Recent work has shown success with novel strategies, such as targeting proteins like MICA and MICB to activate NK cells against tumors that are resistant to conventional immune checkpoint inhibitors .

How can researchers validate antibody epitope specificity when targeting closely related protein isoforms?

Validating antibody epitope specificity for closely related protein isoforms requires a multi-faceted approach:

• Computational epitope prediction and testing:

  • Apply biophysics-informed models to identify distinct binding modes for similar ligands

  • Generate and test antibody variants predicted to differentiate between closely related epitopes

  • Utilize machine learning approaches to predict cross-reactivity based on sequence similarity

• Advanced experimental validation techniques:

  • Epitope binning using bio-layer interferometry or surface plasmon resonance

  • Hydrogen/deuterium exchange mass spectrometry to map epitope boundaries

  • X-ray crystallography or cryo-EM for structural confirmation of binding interfaces

  • Alanine scanning mutagenesis to identify critical binding residues

• Cross-reactivity assessment:

  • Test against panels of recombinant isoforms at varying concentrations

  • Evaluate binding to target proteins from multiple species to assess conservation

  • Perform competitive binding assays with known ligands or antibodies

  • Assess binding to knockout/knockdown cell lines for each isoform

• Functional validation approaches:

  • Compare functional effects on distinct isoforms (e.g., ITPKB vs.
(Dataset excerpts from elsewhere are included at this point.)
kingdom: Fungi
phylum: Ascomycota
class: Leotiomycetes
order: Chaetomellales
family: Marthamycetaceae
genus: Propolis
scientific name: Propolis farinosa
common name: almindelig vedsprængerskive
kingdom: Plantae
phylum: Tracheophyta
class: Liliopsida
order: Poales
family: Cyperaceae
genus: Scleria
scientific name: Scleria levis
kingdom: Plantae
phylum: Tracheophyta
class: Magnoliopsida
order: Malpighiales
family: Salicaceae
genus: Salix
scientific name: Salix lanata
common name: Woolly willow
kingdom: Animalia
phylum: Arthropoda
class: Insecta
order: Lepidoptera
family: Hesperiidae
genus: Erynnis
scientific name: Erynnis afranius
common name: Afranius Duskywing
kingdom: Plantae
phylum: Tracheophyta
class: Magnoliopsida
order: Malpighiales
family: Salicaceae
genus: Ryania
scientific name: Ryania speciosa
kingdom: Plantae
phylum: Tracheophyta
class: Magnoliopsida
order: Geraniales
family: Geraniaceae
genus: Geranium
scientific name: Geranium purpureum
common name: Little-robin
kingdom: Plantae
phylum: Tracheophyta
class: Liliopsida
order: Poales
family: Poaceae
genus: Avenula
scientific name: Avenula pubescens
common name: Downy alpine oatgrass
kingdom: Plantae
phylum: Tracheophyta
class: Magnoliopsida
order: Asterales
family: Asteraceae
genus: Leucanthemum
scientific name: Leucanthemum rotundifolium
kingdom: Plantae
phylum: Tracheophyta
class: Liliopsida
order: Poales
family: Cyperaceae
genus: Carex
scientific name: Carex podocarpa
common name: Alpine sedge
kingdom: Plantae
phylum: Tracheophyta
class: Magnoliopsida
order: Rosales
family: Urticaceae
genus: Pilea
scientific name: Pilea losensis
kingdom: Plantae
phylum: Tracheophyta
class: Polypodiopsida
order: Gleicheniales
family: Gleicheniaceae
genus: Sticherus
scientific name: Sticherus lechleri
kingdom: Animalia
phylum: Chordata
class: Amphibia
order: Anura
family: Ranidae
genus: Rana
ITPKC)

  • Evaluate signaling pathway activation specific to each isoform

  • Assess inhibition of catalytic activities for enzymatic targets

  • Confirm specificity in cellular contexts with defined isoform expression patterns

• Documentation and reporting:

  • Clearly document epitope regions when known

  • Specify exact binding conditions that differentiate isoforms

  • Report both positive and negative binding results across related proteins

  • Consider developing specialized reference materials for validation

This comprehensive approach ensures reliable differentiation between closely related isoforms, critical for both basic research and therapeutic applications.